In this new year, I endeavor to do the following:

  • Keep whittling down the art to-do list, even if it never shrinks.
  • Explore digital media without fear of ‘sucking big time’!
  • Don’t shy away from ambitious projects just because they won’t make money NOW.
  • Start charging what I’m worth for the time put into my masks! Apparently I charge too little…
  • Return to nature!  It always gets me inspired, even if it’s just sitting on our dock meditating for awhile.
  • Go to the museum more.  We have a membership and I barely use it.
  • Read more. My visual and mental vocabulary need expanding!
  • Join my local art society and stop being such an introvert! (Or worrying that my work won’t fit in) 

What do you plan to do in this new year?  Who’s the boss in your studio, you or the Muse?

How many of you thought of Spider-Man when you saw the post title?

5 comments

  1. alexandra says:

    I’ve actually come up with not just a New Year’s Resolution for my art, but I guess it’s more of a “from now on” thing. I’ve had some non artists answer “do digital painting!” When I say “I wish my stuff was that detailed.” when looking at some fantastic digital artist. I’ve decided it *is* possible for traditional artists to be that detailed, and I’m going to do it. Now this means going back to my Men in Kilts Series I began in November and adding in more detail!!
    Also, I plan on creating more pieces so that I have a nice beefy amount of art to sell at Sherwood Forest Faire in 2012!
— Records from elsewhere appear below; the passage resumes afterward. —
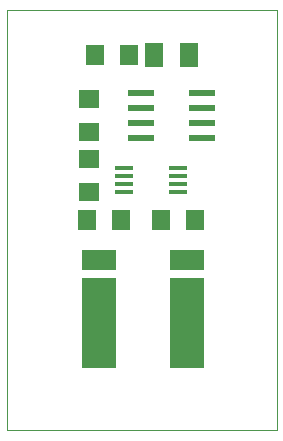
<source format=gtp>
G75*
%MOIN*%
%OFA0B0*%
%FSLAX24Y24*%
%IPPOS*%
%LPD*%
%AMOC8*
5,1,8,0,0,1.08239X$1,22.5*
%
%ADD10C,0.0000*%
%ADD11R,0.0866X0.0236*%
%ADD12R,0.1161X0.0661*%
%ADD13R,0.1161X0.3000*%
%ADD14R,0.0630X0.0710*%
%ADD15R,0.0710X0.0630*%
%ADD16R,0.0591X0.0787*%
%ADD17R,0.0591X0.0177*%
D10*
X000180Y000317D02*
X000180Y014317D01*
X009180Y014317D01*
X009180Y000317D01*
X000180Y000317D01*
D11*
X004656Y010067D03*
X004656Y010567D03*
X004656Y011067D03*
X004656Y011567D03*
X006704Y011567D03*
X006704Y011067D03*
X006704Y010567D03*
X006704Y010067D03*
D12*
X006202Y005986D03*
X003261Y005986D03*
D13*
X003261Y003915D03*
X006202Y003915D03*
D14*
X006440Y007317D03*
X005320Y007317D03*
X003990Y007317D03*
X002870Y007317D03*
X003120Y012817D03*
X004240Y012817D03*
D15*
X002930Y011377D03*
X002930Y010257D03*
X002930Y009377D03*
X002930Y008257D03*
D16*
X005089Y012817D03*
X006271Y012817D03*
D17*
X005886Y009051D03*
X005886Y008795D03*
X005886Y008539D03*
X005886Y008283D03*
X004074Y008283D03*
X004074Y008539D03*
X004074Y008795D03*
X004074Y009051D03*
M02*

</source>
    And I have to say, I’ve begun to take over when my muse is absent. I have too many unfinished pieces to let her absence bring me down.

  2. alexandra says:

    Also, I think your list is fantastic, and I think especially joining the local art group will get you good networking, which will lead to more sales. I haven’t joined one yet, either, but my boyfriend’s stepmother is an artist, and its working for her! And don’t feel shy about joining a new group, take the chance!!

  3. Anonymous says:

    I have been doing a good amount of commission work, so the muse has little saying on my drawing or not. I have too many projects started that need finishing for me to listen to her. However this last semester has been rough on me and art because of the pregnancy, but this is about to change as of today. I gave myself vacation time till today and that means that today the arting starts again. I might be slower than before with the preparations for the new family member, but I’ll sit down every day to do art.

  4. Indigene says:

    My motto is “Show Up”. Show up to create, even if the muse is on vacation. Show up for new projects, because sometimes others don’t and you wind up being a successful leader in the project! You’re an amazing artist, and that means high times and low days! Keep showing up, you’re a winner already!